Ce qui a d’abord attiré mon attention, c’est que le gouvernement travailliste de l’époque ressuscitait une politique qu’il avait lui-même enterrée 5 ans plus tôt  ! La « Solution Pacifique » a été inventée en 2001 par le très conservateur John Howard. A l’époque, le reste du monde ne s’en était pas ému et il a fallu attendre l’alternance en 2007 pour que cette sous-traitance des demandeurs d’asile auprès de misérables voisins soit abolie. Jusqu’à ce que Julia Gillard, une Travailliste donc, remette en place cette politique en 2011. Qu’est-ce qui pouvait bien justifier de rouvrir les camps de détention offshore ? Pour quelle raison la classe politique australienne était-elle désormais unie autour de ce système inédit sur la planète ?

4565. C’est le nombre de personnes qui ont réussi à atteindre les côtes australiennes, cette année-là.

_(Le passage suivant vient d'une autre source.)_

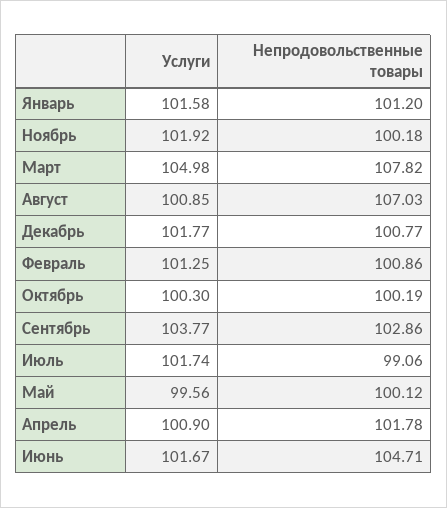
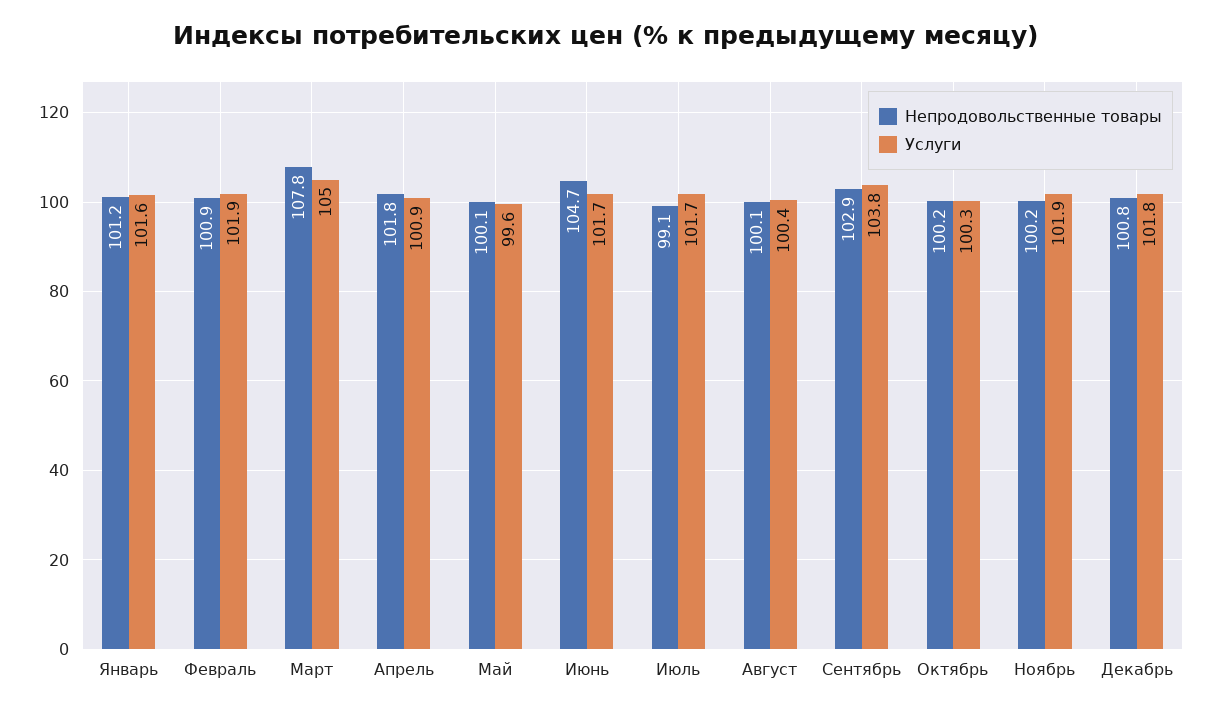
  {
    "Услуги": {
      "Январь": 101.58,
      "Ноябрь": 101.92,
      "Март": 104.98,
-     "Август": 100.85,
+     "Август": 100.4,
      "Декабрь": 101.77,
-     "Февраль": 101.25,
+     "Февраль": 101.9,
      "Октябрь": 100.3,
      "Сентябрь": 103.77,
      "Июль": 101.74,
      "Май": 99.56,
      "Апрель": 100.9,
      "Июнь": 101.67
    },
    "Непродовольственные товары": {
      "Январь": 101.2,
      "Ноябрь": 100.18,
      "Март": 107.82,
-     "Август": 107.03,
+     "Август": 100.1,
      "Декабрь": 100.77,
      "Февраль": 100.86,
      "Октябрь": 100.19,
      "Сентябрь": 102.86,
      "Июль": 99.06,
      "Май": 100.12,
      "Апрель": 101.78,
      "Июнь": 104.71
    }
  }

Un chiffre qui paraît aujourd’hui dérisoire, à la lecture des chiffres européens et surtout de l’actualité de ces dernières semaines sur le Vieux Continent. Mais qui justifia alors que l’Australie remette en place sa politique de dissuasion contre les demandeurs d’asiles ou les immigrés clandestins, selon le regard que l’on pose sur ces Ulysses des temps modernes. Depuis 2011, malgré les nombreuses critiques des défenseurs des droits de l’Homme ou des Nations Unies, l’Australie n’a pas fléchi. Avec le retour au pouvoir des Libéraux, elle a même durci sa politique, privant d’emblée ces migrants clandestins d’un quelconque espoir d’asile. Aujourd’hui, plus de 2000 hommes, femmes et enfants sont enfermés dans les camps de Nauru et Manus. Privés de droits élémentaires et contraints à un choix inique : retourner dans le pays qu’ils ont fui ou demander l’asile dans ces petites îles pauvres perdues dans le Pacifique. Omar, l’Iranien qui nous a raconté son histoire que Lukas Shrank a illustré de cette animation si poignante, vit dans le camp de Manus depuis 26 mois.

2 ans et 2 mois.

Il fait partie des hommes que ce système a aspiré dans ses limbes. Invisible, muet jusqu’à présent, Omar devait compter parmi ceux que l’Australie souhaite ériger en exemple, dans un équilibre infiniment subtil : faire suffisamment connaître leur situation pour dissuader les nouveaux candidats au voyage mais maintenir l’opacité nécessaire pour ne pas nuire à la réputation d’une des plus grandes démocraties modernes.

Nous sommes fiers d’avoir pu lui redonner la parole, et même un visage.